HOW I VOTED ON H.4644 and H.4645
- State Rep. Mark Sylvia

- Nov 15
- 3 min read
HOW I VOTED ON H.4644
H.4644 – AN ACT ENHANCING CHILD WELFARE PROTECTIONS
On Wednesday, October 22, 2025 I voted YES on H.4644, comprehensive legislation to
strengthen oversight, transparency, and accountability within the Commonwealth’s child welfaresystem. This bill modernizes the Department of Children and Families’ (DCF) statutory reporting, clarifies the independence of the Office of the Child Advocate (OCA), improves educational stability for children in care, and updates the state’s child fatality review process.
This bipartisan vote was 159 YAY and 1 NAY – it now goes to the Senate for consideration.

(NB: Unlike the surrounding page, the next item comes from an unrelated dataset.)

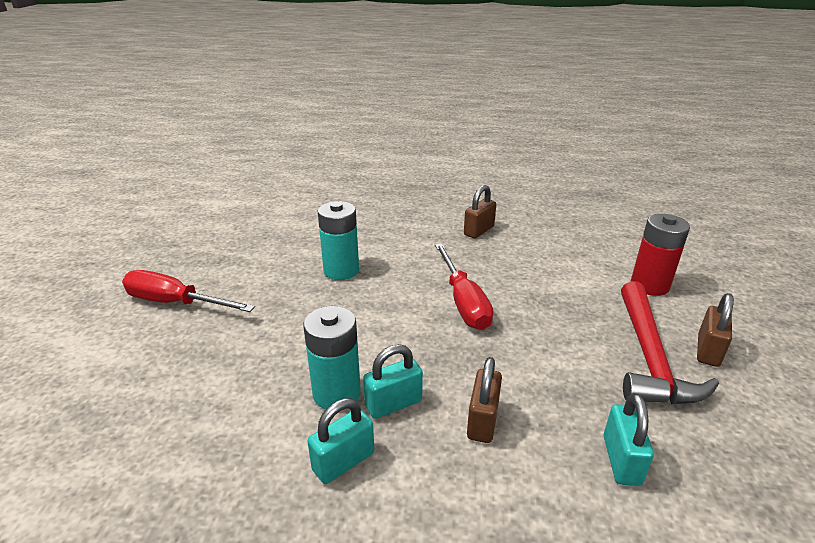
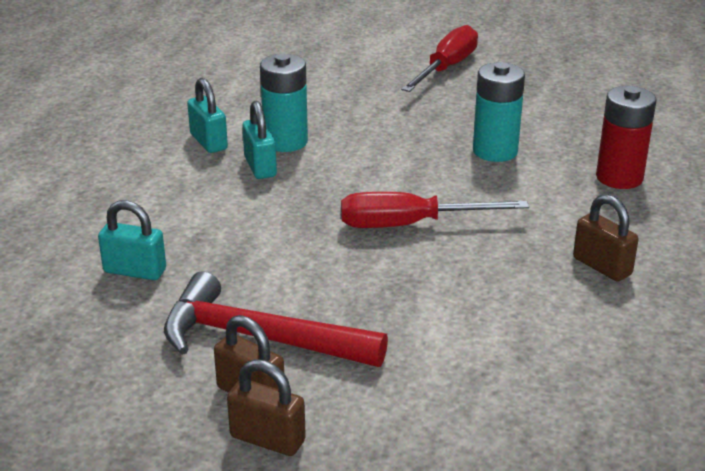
camera: 100 degrees right, 0 degrees up
brown padlock [467,357,502,443] -> brown padlock moved to [227,359,306,456]
red battery [631,214,690,296] -> red battery moved to [596,86,656,189]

This legislation expands statutory reporting by DCF to include disability and disaggregated demographic data, breakdowns of 51A reports by reporter role, ADA accommodation and complaint metrics, and refined placement and permanency measures. It also adds reporting requirements on outcomes for youth aging out of DCF’s care, behavioral health boarding, and education metrics, such as individualized education program counts, attendance, and graduation rates.
The bill allows for the creation of a DCF Education Unit, tasked with academic monitoring, support, and strengthening coordination with school districts. It also requires DCF and the Department of Elementary and Secondary Education (DESE) to establish clear enrollment timelines and record transfer standards for children in DCF custody who change schools.
The bill also clarifies the role of the Office of the Child Advocate (OCA) as an independent state agency. It further expends the OCA’s authority to examine
disproportionality, partner with agencies while safeguarding oversight, maintain a public mandated reporter website, and conduct systemwide reviews of DCF.
Additionally, the bill strengthens the Child Fatality Review System by establishing joint
leadership between the OCA and the Department of Public Health (DPH). It further updates the membership to include the Department of Early Education & Care (EEC) and codifies the structure of local review teams.
Lastly, the bill improves timely notifications to children’s counsel following placement changes, hospitalizations, 51A reports or school disciplinary events. It also requires reporting on children who remain in psychiatric care beyond medical necessity, including length of stay and licensure/training requirements for DCF social workers.
There were two amendments offered:
Amendment #5 – Establishes a commission to study a digital education portfolio system to support educational stability and wellbeing of foster youth.
I voted YES, and the bipartisan vote was 160 YAY and 0 NAY.
Amendment #17 – Adds a social worker from the Department of Social Services as a member of the Child Fatality Review Team.
I voted YES and the bipartisan vote was 159 YAY and 1 NAY.
________________________________________________________________________________
HOW I VOTED ON H.4645
H.4645 – AN ACT RELATIVE TO ASSAULT AND BATTERY UPON TRANSIT WORKERS
On Wednesday, October 22, 2025 I voted YES on H.4645, a bill that strengthens protections for public transit workers by expanding current laws on assault and battery against public employees. The bill ensures that transit employees receive the same legal heightened protections as other public employees while performing their jobs.
This bipartisan vote was 160 YAY and 0 NAY – it now goes to the Senate for consideration.
Current Massachusetts law imposes heightened penalties on individuals for assault and battery against public employees including police officers, firefighters, emergency medical personnel and other government workers. This bill adds public transit workers to that list.
The bill also clarifies and broadens the definition of assault by specifically recognizing that projecting bodily fluids, such as spitting or throwing substances like urine, constitutes assault against a public worker. Offenders would face a sentence ranging from a minimum of 90 days to 2.5 years in a house of correction, a fine between $500 and $5,000 or both.